The Tariana and East Tucano peoples are linguistically exogamous and consider fellow speakers of their languages blood relatives. Languages, like tribal identity, are acquired through patrilineal descent and as such are kept strictly separate from one another, with minimal lexical borrowing occurring among them. Traditionally, Indians in the Vaupés region spoke between three and ten other languages, including their mother's tongue and Spanish and/or Portuguese.
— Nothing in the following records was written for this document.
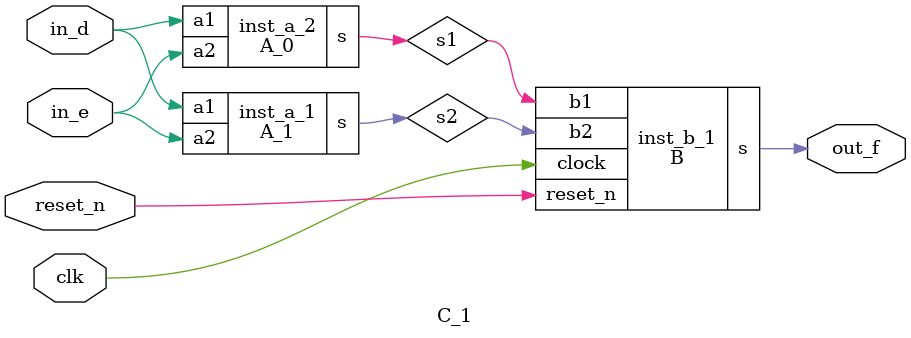
<source format=v>


module A_1 ( a1, a2, s );
  input a1, a2;
  output s;


  AND2X1 U1 ( .IN1(a2), .IN2(a1), .Q(s) );
endmodule


module B ( reset_n, clock, b1, b2, s );
  input reset_n, clock, b1, b2;
  output s;
  wire   N0;

  DFFARX1 s_reg ( .D(N0), .CLK(clock), .RSTB(reset_n), .Q(s), .QN() );
  XOR2X1 U3 ( .IN1(b2), .IN2(b1), .Q(N0) );
endmodule


module A_0 ( a1, a2, s );
  input a1, a2;
  output s;


  AND2X1 U1 ( .IN1(a2), .IN2(a1), .Q(s) );
endmodule


module C_1 ( reset_n, clk, in_d, in_e, out_f );
  input reset_n, clk, in_d, in_e;
  output out_f;
  wire   s2, s1;

  A_1 inst_a_1 ( .a1(in_d), .a2(in_e), .s(s2) );
  A_0 inst_a_2 ( .a1(in_d), .a2(in_e), .s(s1) );
  B inst_b_1 ( .reset_n(reset_n), .clock(clk), .b1(s1), .b2(s2), .s(out_f) );
endmodule


</source>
Speakers of Tariana have been switching to the unrelated Tucano language (of the Tucanoan family), which became a lingua franca in the Vaupés region in the late 19th century. Arriving in the region in the 1920s, Salesian missionaries promoted the exclusive use of Tucano among Indians in an effort to convert them. Economic concerns have also led fathers to increasingly leave their families to work for non-Amerindian Brazilians, which has undermined the patrilineal father-child interaction through which Tariana was traditionally acquired. In 1999, efforts were made to teach Tariana as a second language in the secondary school in Iauaretê. Regular classes in Tariana have been offered at the school since 2003.
Research on Tariana, including a grammar book and a Tariana-Portuguese dictionary, has been done by Alexandra Aikhenvald from the La Trobe University, a specialist on the Arawak language family.